Now we make the necessary correction so that all the sum of the seasonal
component over an entire season = 0
corr <- sum(res$seasonal_c) / 7

res <- 
  res %>% 
  mutate(
    seasonal_c = seasonal_c - corr
  )
# Bring back our seasonal component to the time series
manual_decomposition <-
  manual_decomposition %>% 
    left_join(res, by = "wday")
Let us introduce a new sanity check and check that our seasonal component
matches the component from the function `classical_decomposition()`
seasonal_func <- round(vic_elec_w_dcmp$seasonal, 3)
seasonal_man <-  round(manual_decomposition$seasonal_c, 3)

# This sum is 0, meaning that both vectors coincide at least down to
# 3 decimals.

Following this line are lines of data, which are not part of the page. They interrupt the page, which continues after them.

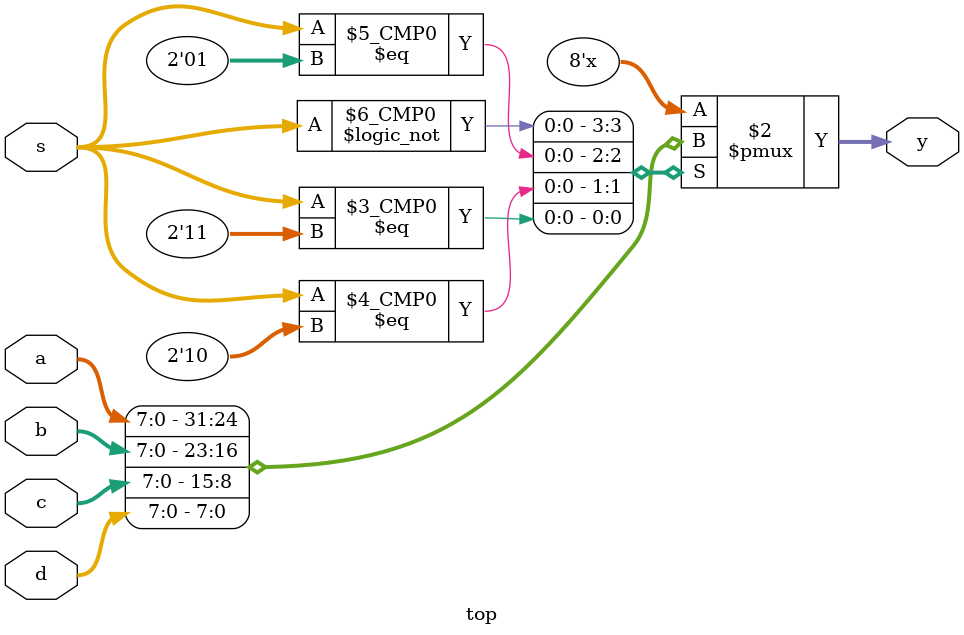
<source format=sv>
module top (input [1:0] s, input [7:0] a, b, c, d, output reg [7:0] y);
  always @* begin
    case (s)
      0: y = a;
      1: y = b;
      2: y = c;
      3: y = d;
    endcase
  end
endmodule

</source>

Give this some thought to understand it.
sum(!(seasonal_func == seasonal_man))
[1] 0
# Max absolute error of order 1E-14
max(vic_elec_w_dcmp$seasonal - manual_decomposition$seasonal_c)
[1] 5.684342e-14
# Finally, compute the remainder component
manual_decomposition <- 
  manual_decomposition %>% 
  mutate(
    remainder = detrended - seasonal_c
  )
# Last check - compare both remainders (a.k.a random)
remainder_func <- round(vic_elec_w_dcmp$random, 3)
remainder_man <-  round(manual_decomposition$remainder, 3)

# This sum is 0, meaning that both vectors coincide at least down to
# 3 decimals. Give this some thought to understand it.
sum(!(remainder_func[!is.na(remainder_func)] == remainder_man[!is.na(remainder_man)]))
[1] 0
# As an additional ggplot visualization exercise, below the code to visualize
# the decomposition we have computed manually

# Define levels for the factor variable to ensure proper ordering
# in the facet grid figure.
factor_levels = c("avg_demand", "trend", "seasonal_c", "remainder")

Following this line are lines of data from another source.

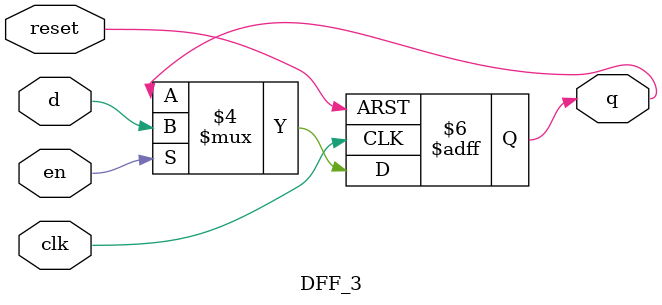
<source format=v>
`timescale 1ns / 1ps

//always@(posedge clk)
//begin
    
//        q <= d;
    
//end 
//endmodule

//module DFF_2(q, clk, d, reset);
//input clk, d, reset;
//output reg q;

//always@(posedge clk, posedge reset)
//begin
    
//    if (reset)
//        q <= 1'b0;
//    else 
//        q <= d;
    
//end 
//endmodule

module DFF_3(q, clk, d, reset, en);
input clk, d, reset, en;
output reg q;

always@(posedge clk, posedge reset)
begin
    
    if (reset)
        q <= 1'b0;
    else if (en == 0)
        q <= q;
    else
        q <= d;    
    
end 
endmodule

//module SRFF(q, clk, s, r, reset, en);
//input clk, s, r, reset, en;
//output reg q;

//always@(posedge clk, posedge reset)
//begin
    
//    if (reset)
//        q <= 1'b0;
//    else if (en == 1'b0)
//        q <= q;
//    else if (s==1'b0 && r==1'b1)
//        q <= 0;
//    else if (s==1'b0 && r==1'b0)
//        q <= q;
//    else if (s==1'b1 && r==1'b0)
//        q <= 1;
//    else if (s==1'b1 && r==1'b1)
//        q <= 1'bx;
//    else 
//        q <= q;
            
    
//end 
//endmodule

//module JKFF(q, clk, j, k, reset, en);
//input clk, j, k, reset, en;
//output reg q;

//always@(posedge clk, posedge reset)
//begin
    
//    if (reset)
//        q <= 1'b0;
//    else if (en == 1'b0)
//        q <= q;
//    else if (j==1'b0 && k==1'b1)
//        q <= 0;
//    else if (j==1'b0 && k==1'b0)
//        q <= q;
//    else if (j==1'b1 && k==1'b0)
//        q <= 1;
//    else if (j==1'b1 && k==1'b1)
//        q <= ~ q;
//    else 
//        q <= q;
            
    
//end 
//endmodule



//module TFF(q, clk, t, reset, en);
//input clk, t, reset, en;
//output reg q;

//always@(posedge clk, posedge reset)
//begin
    
//    if (reset)
//        q <= 1'b0;
//    else if (en == 1'b0)
//        q <= q; 
//    else if (t==0)
//        q <= q;
//    else if (t==1)
//        q <= ~ q;
//    else 
//        q <= q;            
            
    
//end 
//endmodule
</source>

manual_decomposition_long <- 
  
  manual_decomposition %>% 

    # Rename so that the labels are consistent
    rename(trend = `7-MA`) %>% 
  
    # Select the columns of interest
    select(Date, avg_demand, trend, seasonal_c, remainder) %>% 
  
    # Generate long format based on a single variable so that we can
    # facet_grid following this variable
    pivot_longer(cols = avg_demand:remainder, names_to = "component") %>% 
    
    # Convert to factor to ensure proper ordering in the figure
    mutate(
      component = factor(component, levels=factor_levels)
    )

# Now generate the graph
manual_decomposition_long %>% 
  
  ggplot(aes(x = Date, y = value)) +
  
  geom_line() +
  
  # scales = "free_y" so that each component has an adapted y-axis range
  facet_grid(component ~ ., scales = "free_y")
Warning: Removed 3 rows containing missing values (`geom_line()`).